António Soares dos Reis, Desenho de Anatomia: Estudo de Osteologia, grafite sobre papel, não datado.

Atribuído ao atelier de Domingos Pereira de Carvalho, Um Cirurgião, óleo sobre tela, século XVII-XVIII.
Peças que possam mostrar uma forma de pensar e estar no mundo ligados à causa médica.
-António de Sousa Pereira, Reitor da Universidade do Porto
Com recurso a desenhos, pintura, cerâmica, escultura e até obras lapidárias, esta exposição permite-nos deambular entre a juventude e a velhice, entre a saúde, a doença e também a morte. Obras que nos mostram desde o nosso esqueleto, horas de cirurgia e até o aspecto sereno com que, por exemplo, António Soares dos Reis ficou na sua máscara funerária. Aliada a essa peça, a estela funerária, (peça mais antiga exposta) apresenta-se como o ponto final da vida.
Faz-se aqui uma reflexão sobre Arte e Medicina, dois elementos da vida e da sociedade que estão historicamente interligados. Não havendo necessariamente um foco em obras de cariz explicitamente científico, esse lado está, ainda assim, presente nelas todas, pois a vida está intimamente associada à Ciência, com todas as mudanças, desenvolvimentos, descobertas que fazem parte do nascer, do crescer e do morrer.
Por entre essas peças e representações, há ainda espaço para obras de teor religioso, reforçando essa aliança entre a Vida e a Ciência que existe e que a Arte sempre soube mostrar.
Não esqueçamos que, até à invenção da Fotografia, a única forma de representar todos os conceitos médicos, imagens do interior e do exterior do corpo, medicamentos e operações (aqui com A Lição de Anatomia do Dr. Tulp, de Rembrandt, em mente, por exemplo) era com recurso à pintura e ao desenho.

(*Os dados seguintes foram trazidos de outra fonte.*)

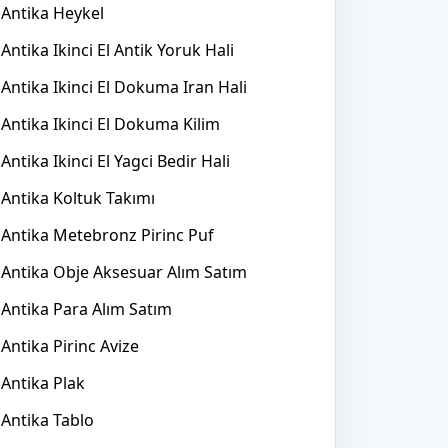
Antika Heykel
Antika Ikinci El Antik Yoruk Hali
Antika Ikinci El Dokuma Iran Hali
Antika Ikinci El Dokuma Kilim
Antika Ikinci El Yagci Bedir Hali
Antika Koltuk Takımı
Antika Metebronz Pirinc Puf
Antika Obje Aksesuar Alım Satım
Antika Para Alım Satım
Antika Pirinc Avize
Antika Plak
Antika Tablo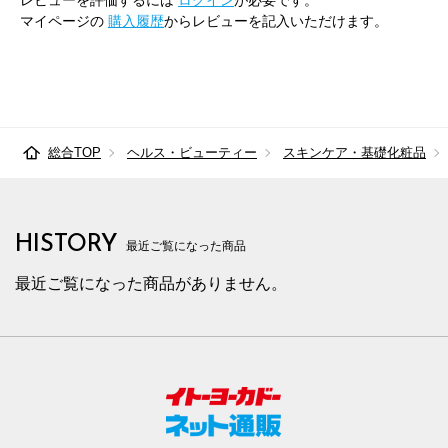
レビューを評価するには
ログイン
が必要です。
マイページの
購入履歴
からレビューを記入いただけます。
総合TOP
ヘルス・ビューティー
スキンケア・基礎化粧品
HISTORY
最近ご覧になった商品
最近ご覧になった商品がありません。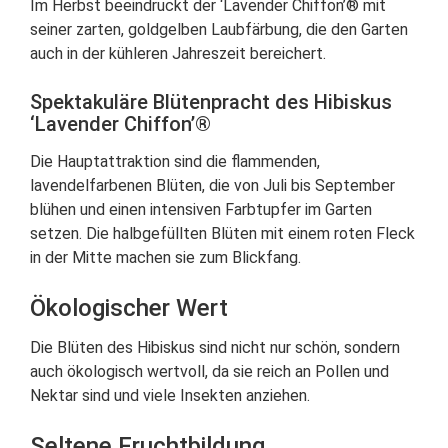
Im Herbst beeindruckt der ‘Lavender Chiffon’® mit
seiner zarten, goldgelben Laubfärbung, die den Garten
auch in der kühleren Jahreszeit bereichert.
Spektakuläre Blütenpracht des Hibiskus
‘Lavender Chiffon’®
Die Hauptattraktion sind die flammenden,
lavendelfarbenen Blüten, die von Juli bis September
blühen und einen intensiven Farbtupfer im Garten
setzen. Die halbgefüllten Blüten mit einem roten Fleck
in der Mitte machen sie zum Blickfang.
Ökologischer Wert
Die Blüten des Hibiskus sind nicht nur schön, sondern
auch ökologisch wertvoll, da sie reich an Pollen und
Nektar sind und viele Insekten anziehen.
Seltene Fruchtbildung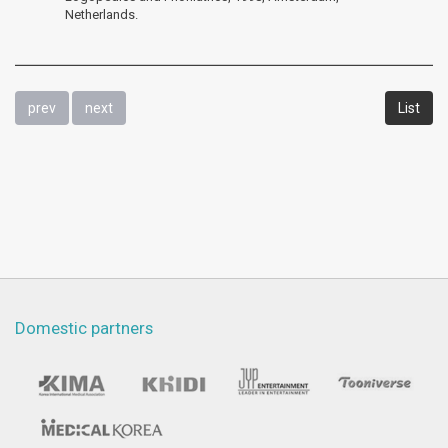
Netherlands.
prev
next
List
Domestic partners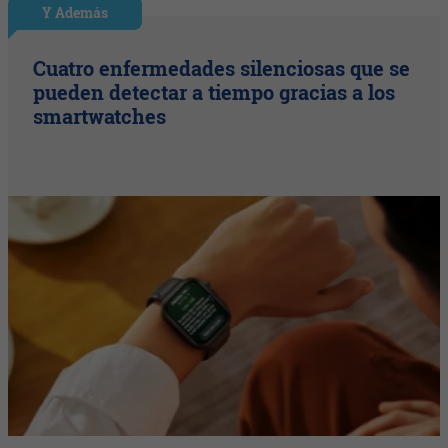
Y Además
Cuatro enfermedades silenciosas que se
pueden detectar a tiempo gracias a los
smartwatches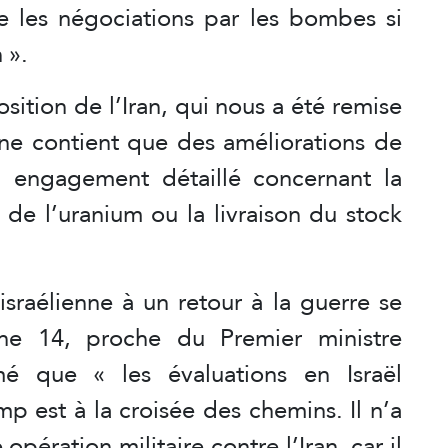
re les négociations par les bombes si
 ».
osition de l’Iran, qui nous a été remise
 ne contient que des améliorations de
 engagement détaillé concernant la
 de l’uranium ou la livraison du stock
israélienne à un retour à la guerre se
enne 14, proche du Premier ministre
é que « les évaluations en Israël
p est à la croisée des chemins. Il n’a
pération militaire contre l’Iran, car il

Esquerda: António Alves de Sousa, Avant l’Operation, moldagem em gesso, não datado.
Direita: São Damião, madeira estofada com policromia e douramento, século XVII, Portugal.


Esquerda: José Joaquim Teixeira Lopes, Máscara Mortuária de Soares dos Reis, moldagem em gesso, 1889.
Direita: Estela Funerária, ardósia, século II, recolhida na Serra de Santa Justa, Valongo.
Nunca antes se complementaram tanto, sendo hoje, muitas vezes, a Arte prescrita como uma terapêutica e forma de prevenção da doença.
– António Ponte, in Visão
Depositorium 2 pode ser visitada até Junho, de Terça-Feira a Domingo, das 10h às 18h.
O preço de entrada é de 3€ e inclui as restantes exposições, como Seja Dia ou Seja Noite Pouco Importa.
Imagem de topo: José Malhoa, O Remédio, óleo sobre tela, não datado.